**Exercises to complete:**
1. List the keywords given in the excerpt on the complexity of urban form.
2. Find each row below that contains the string "name" and copy it out. Case counts.

**Text segment:**
= = = =

Department of Computer and Geospatial Sciences, Faculty of Engineering and Sustainable Development, University of Gävle, 80176 Gävle, Sweden

²

Division of Visual Information and Interaction, Department of Information Technology, Uppsala University, 75105 Uppsala, Sweden

³

Research Institute for Smart Cities, School of Architecture and Urban Planning, Shenzhen University, Shenzhen 518060, China

^*

Author to whom correspondence should be addressed.

ISPRS Int. J. Geo-Inf.2022, 11(5), 287;https://doi.org/10.3390/ijgi11050287

Version Notes

Order Reprints

Review Reports

Abstract

Examining the complexity of urban form may help to understand human behavior in urban spaces, thereby improving the conditions for sustainable design of future cities. Metrics, such as fractal dimension, ht-index, and cumulative rate of growth (CRG) index have been proposed to measure this complexity. However, as these indicators are statistical rather than spatial, they result in an inability to characterize the spatial complexity of urban forms, such as building footprints. To overcome this problem, this paper proposes a graph-based fractality index (GFI), which is based on a hybrid of fractal theory and deep learning techniques. First, to quantify the spatial complexity, several fractal variants were synthesized to train a deep graph convolutional neural network. Next, building footprints in London were used to test the method, where the results showed that the proposed framework performed better than the traditional indices, i.e., the index is capable of differentiating complex patterns. Another advantage is that it seems to assure that the trained deep learning is objective and not affected by potential biases in empirically selected training datasets Furthermore, the possibility to connect fractal theory and deep learning techniques on complexity issues opens up new possibilities for data-driven GIS science.

Keywords:

complexity; fractals; building groups; graph convolutional neural networks; urban form

1. Introduction

Mandelbrot wrote: “Clouds are not spheres, mountains are not cones, coastlines are not circles, and bark is not smooth, nor does lightning travel in a straight line” [1] (pp. 1–2). Hence, such natural phenomena cannot be accurately represented by simplified Euclidean geometry but can be described by fractal geometry. The literal meaning of “fractal” is “broken” or “irregular”. Since fractal geometry was discovered, it has been recognized that the fractal pattern exhibit patterns of “self-similarity” known as the first definition of fractal, meaning that each of the subdivisions is similar to the whole [2,3]. An example of a strictly defined self-similarity is the Sierpinski carpet, whose small pieces are exact copies of the large ones. Then, by adding some randomness when copying the large shapes, the second definition of fractal has been extended to be capable of describing real objects [1]. Both two definitions are in a statistical sense and demonstrate a power-law relationship between the number of copies and their corresponding scales, where the exponent of the power-law function equates to the so-called fractal dimension. Still, the power-law relationship is hardly observed in most natural phenomena; hence a third more relaxed definition has been proposed, the ht-index [4]. The purpose was to further extend the scope of fractal definitions by examining patterns where there are far more small features than large ones and to see how those pattern distributions are similar to power-law relationships. Therefore, the concept of the third definition is much broader and free from the spatial forms or shapes [5,6], instead emphasizing gradual change of scale.

= = = =

**Records provided:**
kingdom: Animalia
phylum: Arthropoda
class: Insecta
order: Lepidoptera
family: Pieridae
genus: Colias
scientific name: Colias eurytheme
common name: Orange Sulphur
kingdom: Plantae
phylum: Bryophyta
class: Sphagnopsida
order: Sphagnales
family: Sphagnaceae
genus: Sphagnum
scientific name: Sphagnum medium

= = = =

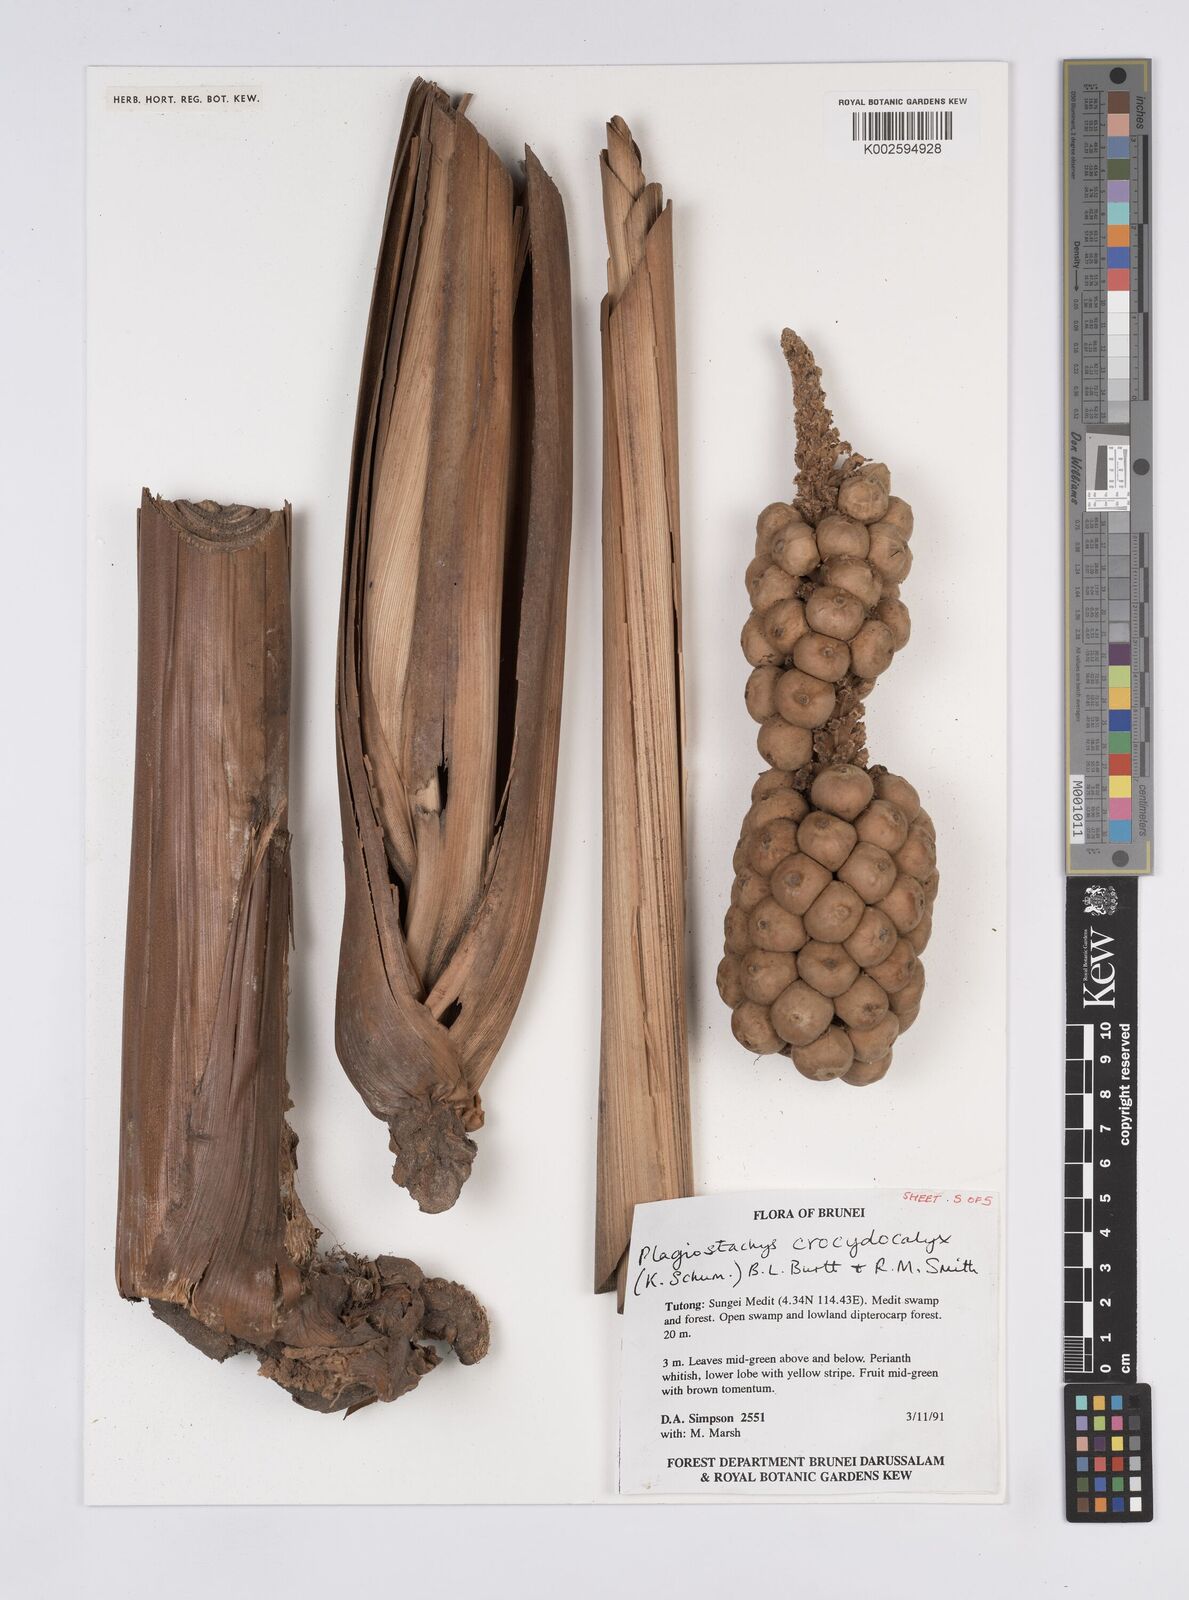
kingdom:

= = = =

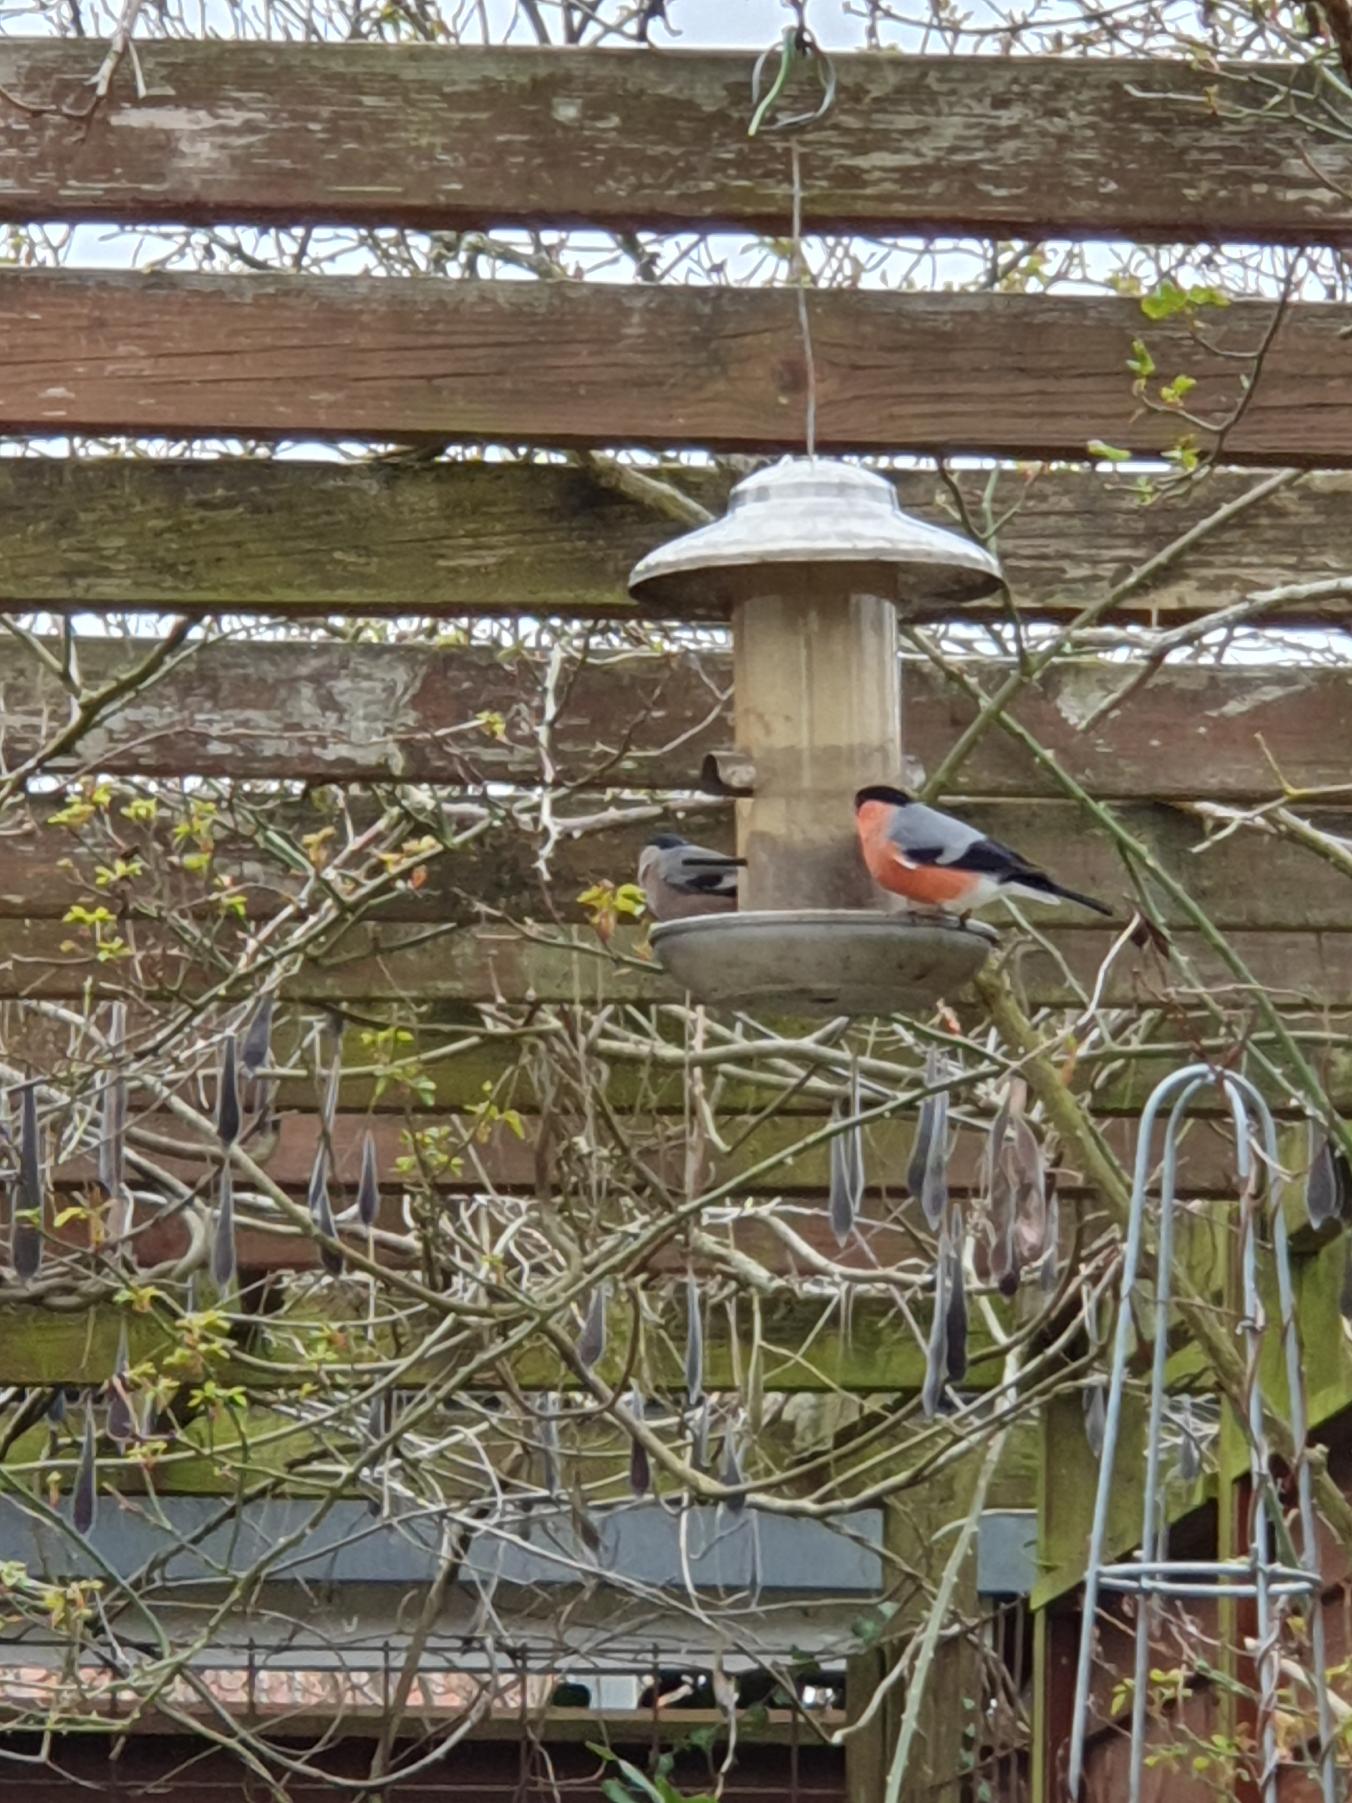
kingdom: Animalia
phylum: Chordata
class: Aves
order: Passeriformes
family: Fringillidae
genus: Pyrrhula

= = = =

**Worked solutions:**
1. complexity; fractals; building groups; graph convolutional neural networks; urban form

2.
scientific name: Colias eurytheme
common name: Orange Sulphur
scientific name: Sphagnum medium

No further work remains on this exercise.